Pour la Dre Léveillée, il est important de distinguer les différents types de parricides liés à la santé mentale, ce qu’elle appelle des «sous-groupes». Environ 40% des auteurs de parricide vont tuer dans un état délirant ou psychotique, explique-t-elle.
«D’un autre côté, 60% de ces gens-là vont tuer à cause d’autres problèmes psychologiques et [d']un déficit de contrôle des pulsions. Ça peut être à cause de conflits familiaux qui n’ont pas été nommés ou d’une rage accumulée», ajoute la psychologue.
Sensibilisation
Selon le Dr Pierre Faubert, psychologue spécialisé en «drames familiaux», il faudrait mettre en place un programme de sensibilisation à la santé mentale dans les classes des écoles secondaires pour tenter de contrôler le problème à sa source.
«Je ne parle pas ici d’un cours magistral, mais d’un cours sur la santé mentale qui serait au programme comme tous les autres cours, et qui encouragerait les échanges entre les élèves. L’enseignant pourrait alors aborder des sujets comme le triple meurtre à Rosemont dans un environnement sain et contrôlé», pense le docteur.
La Dre Hassan, elle, croit que la société n’est pas encore prête pour ce genre de cours dans les écoles. Elle suggère plutôt de concentrer les efforts sur la formation des intervenants en santé mentale et sur l’accessibilité des soins.
«Faire des formations comme ça dans les écoles sans offrir un accès facile aux soins de santé mentale ne va faire qu’augmenter la souffrance des adolescents», souligne la psychologue.
Quant à la Dre Suzanne Léveillée, elle pense qu’une nouvelle étude sur les homicides intrafamiliaux, et particulièrement les parricides, est nécessaire.
«Toute la question de la violence envers les parents, on n’a pas encore beaucoup travaillé là-dessus. Maintenant qu’on voit une tendance à l’augmentation, il faut se pencher sur ce type de crime», affirme-t-elle.
Cycle de la violence
Le Dr Pierre Faubert doute que la situation aille en s'améliorant.
«Notre culture est imbibée de la violence alimentée par les réseaux sociaux.

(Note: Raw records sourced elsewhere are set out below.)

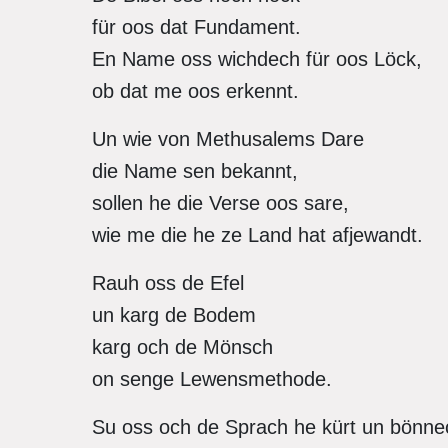
für oos dat Fundament.
En Name oss wichdech für oos Löck,
ob dat me oos erkennt.
Un wie von Methusalems Dare
die Name sen bekannt,
sollen he die Verse oos sare,
wie me die he ze Land hat afjewandt.
Rauh oss de Efel
un karg de Bodem
karg och de Mönsch
on senge Lewensmethode.
Su oss och de Sprach he kürt un bönn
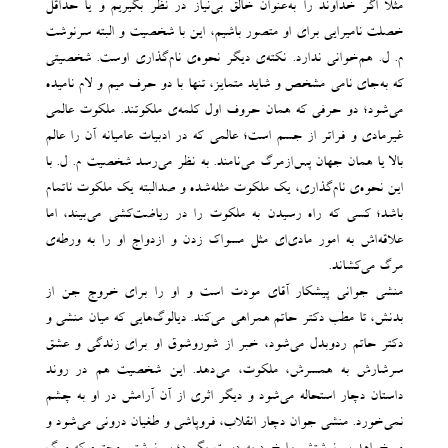
مثلاً اگر خداوند را به‌عنوان خالق بی‌نیاز در نظر بگیریم و یا حداقل
خصلت نامیرایی برای او متصور باشیم، این با شخصیت و البته سرنوشت
م. ل. هم‌خوانی ندارد. نکته‌ی دیگر نحوه‌ی نام‌گذاری اوست. شخصیتی
که به‌جای نامی مشخص و شاید متمایز، تنها با دو حرف میم و لام نامیده
می‌شود؛ دو حرفی که همان حروف اول کلمه‌ی ملکوتند. ملکوت عالمی
غیرمادی و فراتر از جسم است؛ عالمی که در ادبیات عامیانه آن را عالم
بالا یا همان جهان پس‌ازمرگ می‌نامند. به نظر می‌رسد شخصیت م. ل. با
این نحوه‌ی نام‌گذاری، یک ملکوت مثله‌شده و صدالبته یک ملکوت ناتمام
باشد؛ کسی که راه رسیدن به ملکوت را در ریاضت‌کشی می‌بیند، اما
علاقه‌اش به امور مادی‌ای مثل مسواک زدن و ازدواج او را به ورطه‌ی
مرگ می‌کشاند.
منشی جوانی پیشکار آقای مودت است و او را برای خروج جن از
بدنش، تا مطب دکتر حاتم همراهی می‌کند. دیالوگ‌هایی که میان منشی و
دکتر حاتم ردوبدل می‌شود، خبر از شوروشوق او برای زندگی و عشق
سرشارش به همسرش، ملکوت، می‌دهد. این شخصیت هم در روند
داستان دچار استحاله می‌شود و دیگر اثری از آن آرامش در او به چشم
نمی‌خورد. منشی جوان دچار انقلاب، فروپاشی و طغیان درونی می‌شود و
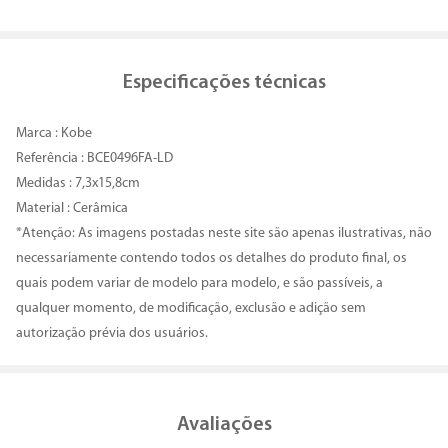
Especificações técnicas
Marca : Kobe
Referência : BCE0496FA-LD
Medidas : 7,3x15,8cm
Material : Cerâmica
*Atenção: As imagens postadas neste site são apenas ilustrativas, não
necessariamente contendo todos os detalhes do produto final, os
quais podem variar de modelo para modelo, e são passíveis, a
qualquer momento, de modificação, exclusão e adição sem
autorização prévia dos usuários.
Avaliações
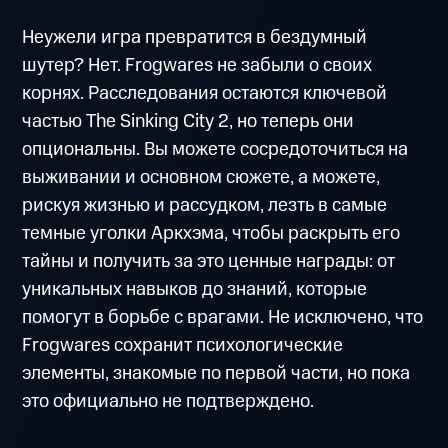
Неужели игра превратится в бездумный
шутер? Нет. Frogwares не забыли о своих
корнях. Расследования остаются ключевой
частью The Sinking City 2, но теперь они
опциональны. Вы можете сосредоточиться на
выживании и основном сюжете, а можете,
рискуя жизнью и рассудком, лезть в самые
темные уголки Аркхэма, чтобы раскрыть его
тайны и получить за это ценные награды: от
уникальных навыков до знаний, которые
помогут в борьбе с врагами. Не исключено, что
Frogwares сохранит психологические
элементы, знакомые по первой части, но пока
это официально не подтверждено.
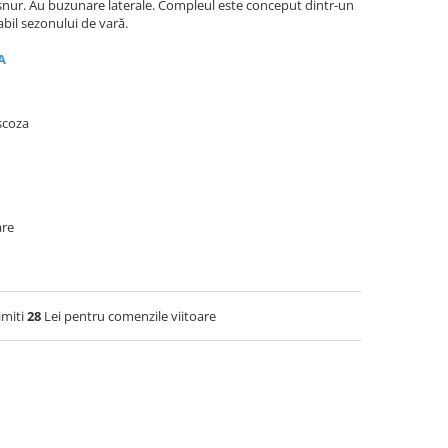
 cu șnur. Au buzunare laterale. Compleul este conceput dintr-un
tabil sezonului de vară.
A
scoza
are
imiti
28
Lei pentru comenzile viitoare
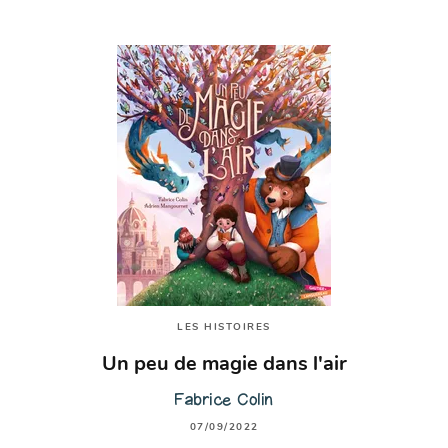
LES HISTOIRES
Un peu de magie dans l'air
Fabrice Colin
07/09/2022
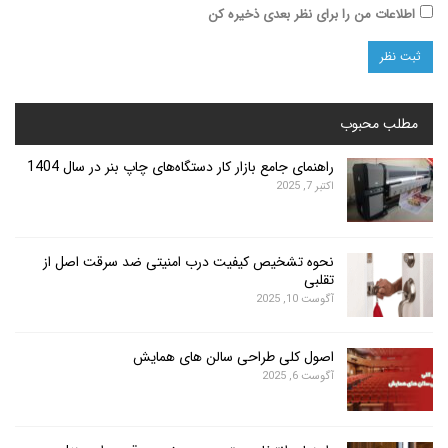
ت من را برای نظر بعدی ذخیره کن
محبوب
راهنمای جامع بازار کار دستگاه‌های چاپ بنر در سال 1404
اکتبر 7, 2025
نحوه تشخیص کیفیت درب امنیتی ضد سرقت اصل از
تقلبی
آگوست 10, 2025
اصول کلی طراحی سالن های همایش
آگوست 6, 2025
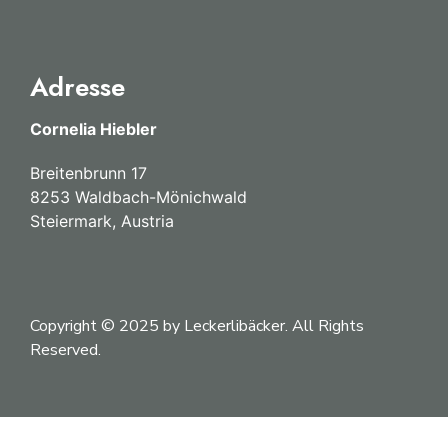
Adresse
Cornelia Hiebler
Breitenbrunn 17
8253 Waldbach-Mönichwald
Steiermark, Austria
Copyright © 2025 by Leckerlibäcker. All Rights
Reserved.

On pense qu’on est imperméable à tout ça, jusqu’à ce qu’on entre en éruption parce qu’on a trop accumulé de violence en dedans», explique-t-il.
Ainsi, plus les événements violents sont nombreux, plus les gens accumulent de la rage et plus les chances qu’une escalade de violence survienne sont fortes, pense le psychologue, comparant ce cycle de la violence à un «cercle vicieux».